Giovanni Gentile (1875–1944) was an Italian philosopher who became the leading theorist of Fascism and one of the most influential figures in early twentieth-century Italian idealism. Trained in the tradition of Hegelian thought, he developed a philosophy he called "actual idealism" (attualismo), which held that reality is constituted through the pure act of thinking. Alongside Benedetto Croce, with whom he later broke, he was a central voice in the revival of idealist philosophy in Italy, and he applied its concepts of spirit, unity, and self-realization to questions of ethics, education, and the state.
Gentile's political thought centered on a conception of the state as an ethical and spiritual totality rather than merely a legal or administrative institution. He rejected the liberal and individualist premise that the individual precedes the state, arguing instead that persons realize their true freedom and moral identity only through participation in a larger collective will embodied in the state. This organic and anti-liberal vision, in which the individual and the community were understood as ultimately identical, gave philosophical shape to the Fascist claim that the state should encompass the whole of national life. His formulations are often summarized in the idea of a "total" state that leaves nothing genuinely outside itself.
Gentile aligned himself with Benito Mussolini's regime and served as a minister of education, undertaking a major reform of the Italian school system that bore his name and reflected his belief in education as a spiritual and formative act. He is widely credited with contributing to the theoretical exposition of Fascist doctrine, lending the movement an intellectual respectability it otherwise lacked. He also played a role in cultural institutions and encyclopedic projects that shaped Italian intellectual life during the period.

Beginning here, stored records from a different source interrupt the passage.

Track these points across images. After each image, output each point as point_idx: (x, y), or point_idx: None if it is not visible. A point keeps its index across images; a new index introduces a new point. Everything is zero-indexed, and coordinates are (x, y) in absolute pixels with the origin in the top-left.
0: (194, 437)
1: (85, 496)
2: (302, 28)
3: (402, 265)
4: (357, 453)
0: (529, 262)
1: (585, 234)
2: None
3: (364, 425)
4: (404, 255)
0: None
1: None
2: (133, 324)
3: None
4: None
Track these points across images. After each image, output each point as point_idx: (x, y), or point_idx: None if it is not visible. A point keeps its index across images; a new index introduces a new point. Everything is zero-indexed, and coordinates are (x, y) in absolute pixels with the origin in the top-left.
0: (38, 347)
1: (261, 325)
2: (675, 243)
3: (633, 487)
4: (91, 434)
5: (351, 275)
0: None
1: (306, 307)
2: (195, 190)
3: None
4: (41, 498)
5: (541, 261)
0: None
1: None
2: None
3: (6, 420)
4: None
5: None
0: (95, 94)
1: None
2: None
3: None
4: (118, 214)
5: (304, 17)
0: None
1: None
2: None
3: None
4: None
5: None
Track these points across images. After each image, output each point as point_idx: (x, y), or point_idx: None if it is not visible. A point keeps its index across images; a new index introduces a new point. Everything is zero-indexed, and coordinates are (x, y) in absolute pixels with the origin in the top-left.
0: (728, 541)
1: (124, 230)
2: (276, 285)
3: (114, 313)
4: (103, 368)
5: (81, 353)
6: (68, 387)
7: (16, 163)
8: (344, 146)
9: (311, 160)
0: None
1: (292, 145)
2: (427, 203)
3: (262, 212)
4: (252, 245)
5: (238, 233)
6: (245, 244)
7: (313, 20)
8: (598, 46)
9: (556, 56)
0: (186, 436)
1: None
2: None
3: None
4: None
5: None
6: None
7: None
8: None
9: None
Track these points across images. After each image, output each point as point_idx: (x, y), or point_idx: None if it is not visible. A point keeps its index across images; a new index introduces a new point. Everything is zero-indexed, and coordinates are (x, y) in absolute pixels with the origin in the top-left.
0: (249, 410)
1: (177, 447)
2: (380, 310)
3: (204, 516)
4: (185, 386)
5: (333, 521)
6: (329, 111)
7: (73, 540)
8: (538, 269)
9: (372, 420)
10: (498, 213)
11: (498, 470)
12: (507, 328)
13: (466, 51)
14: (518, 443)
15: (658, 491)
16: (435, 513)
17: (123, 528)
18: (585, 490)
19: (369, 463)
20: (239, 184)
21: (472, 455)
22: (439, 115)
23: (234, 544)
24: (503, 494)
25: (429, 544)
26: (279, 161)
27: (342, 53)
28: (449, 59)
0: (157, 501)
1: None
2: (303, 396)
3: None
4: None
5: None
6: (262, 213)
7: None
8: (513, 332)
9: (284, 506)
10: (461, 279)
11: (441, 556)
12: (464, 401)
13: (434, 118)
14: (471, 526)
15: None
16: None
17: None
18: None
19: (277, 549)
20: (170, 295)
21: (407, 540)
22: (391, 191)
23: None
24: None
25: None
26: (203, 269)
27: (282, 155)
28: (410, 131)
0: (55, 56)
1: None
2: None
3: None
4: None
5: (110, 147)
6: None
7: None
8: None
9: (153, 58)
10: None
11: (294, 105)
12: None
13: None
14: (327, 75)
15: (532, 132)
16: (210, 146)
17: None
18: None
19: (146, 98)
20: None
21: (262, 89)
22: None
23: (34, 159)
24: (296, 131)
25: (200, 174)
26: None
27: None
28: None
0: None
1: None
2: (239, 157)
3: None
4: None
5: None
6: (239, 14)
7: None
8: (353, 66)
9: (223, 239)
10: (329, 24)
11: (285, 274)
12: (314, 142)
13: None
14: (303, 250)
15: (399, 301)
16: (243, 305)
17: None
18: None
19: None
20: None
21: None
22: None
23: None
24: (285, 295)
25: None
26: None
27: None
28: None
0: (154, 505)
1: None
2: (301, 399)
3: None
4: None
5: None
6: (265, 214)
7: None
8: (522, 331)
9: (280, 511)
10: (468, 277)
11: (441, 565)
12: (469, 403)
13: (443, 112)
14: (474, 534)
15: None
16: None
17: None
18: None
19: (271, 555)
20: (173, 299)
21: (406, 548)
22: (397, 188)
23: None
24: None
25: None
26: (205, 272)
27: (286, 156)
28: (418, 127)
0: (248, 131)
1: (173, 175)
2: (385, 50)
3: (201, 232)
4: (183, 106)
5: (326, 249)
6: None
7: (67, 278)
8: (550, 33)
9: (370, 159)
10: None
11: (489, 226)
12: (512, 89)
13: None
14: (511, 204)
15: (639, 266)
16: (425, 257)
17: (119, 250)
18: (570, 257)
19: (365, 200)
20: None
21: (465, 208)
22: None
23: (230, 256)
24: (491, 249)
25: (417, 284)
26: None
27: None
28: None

His identification with Fascism remained firm even after the regime's collapse, when he associated himself with Mussolini's later republic in northern Italy; he was killed by anti-fascist partisans in 1944. Gentile's legacy is deeply contested: he is remembered both as a serious and rigorous philosopher within the idealist tradition and as the thinker who gave Fascism its most coherent philosophical justification. For students of political thought, he remains a key example of how idealist metaphysics could be marshaled to legitimize a totalitarian conception of the state and to challenge liberal individualism.